-- INSTRUCTIONS FOR THE TASK --
A copy is needed of each line in the records that has the word "että".

-- INPUT DATA --
******
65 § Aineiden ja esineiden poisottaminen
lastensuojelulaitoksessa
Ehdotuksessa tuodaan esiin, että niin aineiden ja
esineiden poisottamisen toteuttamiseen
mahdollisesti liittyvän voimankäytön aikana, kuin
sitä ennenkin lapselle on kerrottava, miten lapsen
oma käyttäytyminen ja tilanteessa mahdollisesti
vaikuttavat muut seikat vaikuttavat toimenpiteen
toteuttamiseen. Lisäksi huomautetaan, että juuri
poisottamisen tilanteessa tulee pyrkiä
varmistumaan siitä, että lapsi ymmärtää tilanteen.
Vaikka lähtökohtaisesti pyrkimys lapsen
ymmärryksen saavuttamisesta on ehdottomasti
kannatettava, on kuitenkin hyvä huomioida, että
******
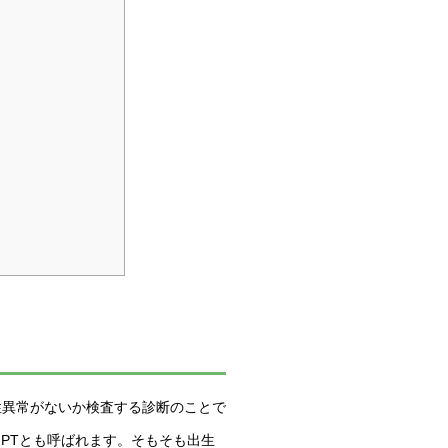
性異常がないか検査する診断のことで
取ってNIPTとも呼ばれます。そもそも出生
******
-- RESPONSE TO THE EXERCISE --
Ehdotuksessa tuodaan esiin, että niin aineiden ja
toteuttamiseen. Lisäksi huomautetaan, että juuri
varmistumaan siitä, että lapsi ymmärtää tilanteen.
kannatettava, on kuitenkin hyvä huomioida, että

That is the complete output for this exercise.